■ **Exercise requirements**:
Filter the listing below, please, and copy only the lines with the word "round".
- Opening Delimiter -
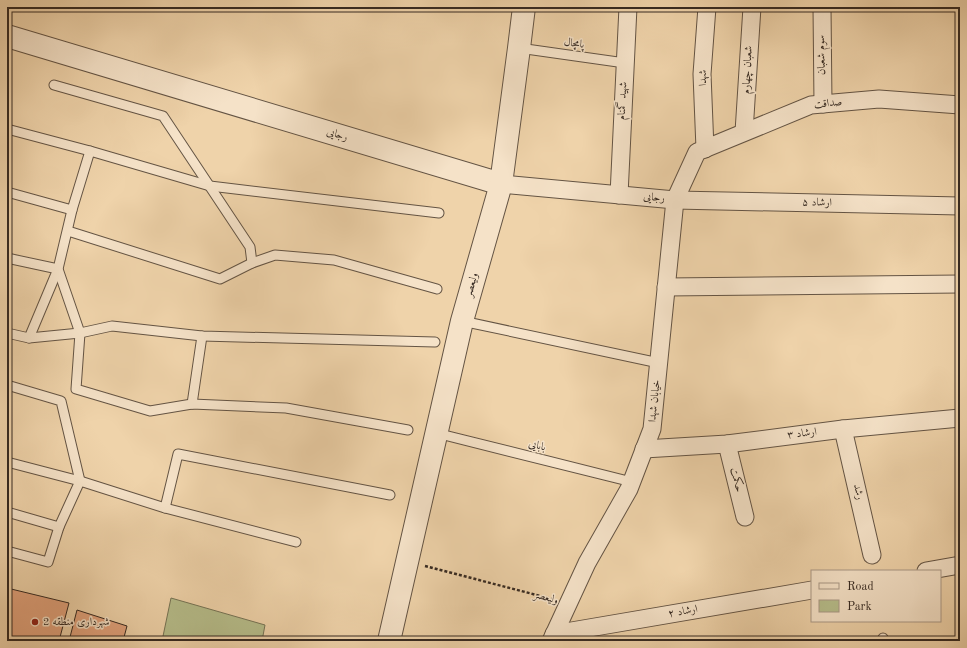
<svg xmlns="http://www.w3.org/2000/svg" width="967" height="648" font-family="'Old Standard TT',Amiri,serif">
<rect width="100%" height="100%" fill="#efd3aa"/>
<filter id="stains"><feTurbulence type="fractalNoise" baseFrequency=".005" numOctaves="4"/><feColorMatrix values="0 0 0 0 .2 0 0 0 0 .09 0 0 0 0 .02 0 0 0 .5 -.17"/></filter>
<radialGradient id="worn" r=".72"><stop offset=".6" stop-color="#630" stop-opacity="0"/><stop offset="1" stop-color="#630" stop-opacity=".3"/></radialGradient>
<path fill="#b6bd8b" stroke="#767456" d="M171 598 265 625 262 641H162Z"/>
<g fill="#e2a37d" stroke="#362a22">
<path d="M7 588 69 603 59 641H7Z"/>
<path d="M77 610 127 626 123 641H69Z"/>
</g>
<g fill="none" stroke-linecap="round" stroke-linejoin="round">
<g stroke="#645444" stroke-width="11">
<g id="service">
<path d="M519 48 625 63"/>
<path d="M54 85 163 116 250 247 252 263"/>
<path d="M7 129 90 151 210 186 439 213"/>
<path d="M90 151 72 210 58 269 80 333 76 389 150 411 192 404 286 408 408 430"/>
<path d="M7 192 72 210"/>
<path d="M68 231 220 279 252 263 275 255 334 260 437 289"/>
<path d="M7 258 58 269 29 338"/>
<path d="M462 321 659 363"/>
<path d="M7 333 29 338 80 333 112 326 202 336 435 342"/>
<path d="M7 385 61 401 80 481 59 527 7 512"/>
<path d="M192 404 202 336"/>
<path d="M436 433 632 482"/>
<path d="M7 462 80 481 165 508 296 542"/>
<path d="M165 508 178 454 390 495"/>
<path d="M7 551 48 562 59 527"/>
<path d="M883 638V641"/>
</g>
</g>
<g stroke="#645444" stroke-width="19">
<g id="minor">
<path d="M822 7 823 104"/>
<path d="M744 132 752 7"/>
<path d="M705 149 702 74 707 7"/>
<path d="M501 184 675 200 960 206"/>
<path d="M619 195 628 7"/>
<path d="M666 287 960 284"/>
<path d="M843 429 872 555"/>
<path d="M727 444 745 517"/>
<path d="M644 449 727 444 843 429 960 418"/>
<path d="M926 571 960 565"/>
<path d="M554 634 812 590"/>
<path d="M551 641 587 563 629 489 652 429 675 200 697 152 811 105 879 99 960 105"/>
</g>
</g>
<g stroke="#645444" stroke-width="24">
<g id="tertiary">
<path d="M7 36 501 184"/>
<path d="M389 641 462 321 501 184 519 48 524 7"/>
</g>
</g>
<path stroke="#362a22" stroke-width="2.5" stroke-dasharray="3 2" stroke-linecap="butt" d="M425 566 552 599"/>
<use href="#service" stroke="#f5e2c8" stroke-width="9"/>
<use href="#minor" stroke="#f5e2c8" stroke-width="17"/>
<use href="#tertiary" stroke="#f5e2c8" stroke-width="22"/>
</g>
<circle fill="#8f2418" stroke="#f5e2c8" stroke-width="1.5" cx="35" cy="622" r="4"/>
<g text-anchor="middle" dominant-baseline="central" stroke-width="3" stroke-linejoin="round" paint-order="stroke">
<g font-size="11" fill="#362a22" stroke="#f5e2c8">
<text transform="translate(574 44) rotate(8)">پامچال</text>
<text transform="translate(822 55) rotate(-91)">سوم شعبان</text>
<text transform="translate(748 70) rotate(-87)">شعبان چهارم</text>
<text transform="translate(703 78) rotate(-90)">شهدا</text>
<text transform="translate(623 101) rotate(-87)">شهید گمنام</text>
<text transform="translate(828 104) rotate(-6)">صداقت</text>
<text transform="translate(337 135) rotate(17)">رجایی</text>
<text transform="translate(654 198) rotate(5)">رجایی</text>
<text transform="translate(817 203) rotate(1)">ارشاد ۵</text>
<text transform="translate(472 285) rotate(-74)">ولیعصر</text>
<text transform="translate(655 401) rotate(-84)">خیابان شهدا</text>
<text transform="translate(802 434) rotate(-7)">ارشاد ۳</text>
<text transform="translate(537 446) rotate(14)">بابایی</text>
<text transform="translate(736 480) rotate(76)">حکمت</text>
<text transform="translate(858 492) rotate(77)">رشد</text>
<text transform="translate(546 598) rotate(15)">ولیعصر</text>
<text transform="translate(683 612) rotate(-10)">ارشاد ۲</text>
</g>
<g font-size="11" fill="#362a22" stroke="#f5e2c8" text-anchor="start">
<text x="43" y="622">شهرداری منطقه 2</text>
</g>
</g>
<rect width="967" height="648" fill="none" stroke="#efd3aa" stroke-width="24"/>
<rect x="8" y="8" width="951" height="632" fill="none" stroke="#362a22" stroke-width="2"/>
<rect x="12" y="12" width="943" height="624" fill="none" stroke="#362a22"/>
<rect x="811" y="570" width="130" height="52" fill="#f5e2c8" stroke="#a99886"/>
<rect x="819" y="583" width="20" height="6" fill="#f5e2c8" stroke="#a99886"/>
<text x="847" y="590" font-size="12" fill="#362a22">Road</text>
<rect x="819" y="600" width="20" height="12" fill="#b6bd8b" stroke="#a99886"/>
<text x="847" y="610" font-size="12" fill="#362a22">Park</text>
<rect width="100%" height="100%" filter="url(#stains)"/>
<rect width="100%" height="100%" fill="url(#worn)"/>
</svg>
- Closing Delimiter -
■ **Reply to the task**:
<g fill="none" stroke-linecap="round" stroke-linejoin="round">
<g text-anchor="middle" dominant-baseline="central" stroke-width="3" stroke-linejoin="round" paint-order="stroke">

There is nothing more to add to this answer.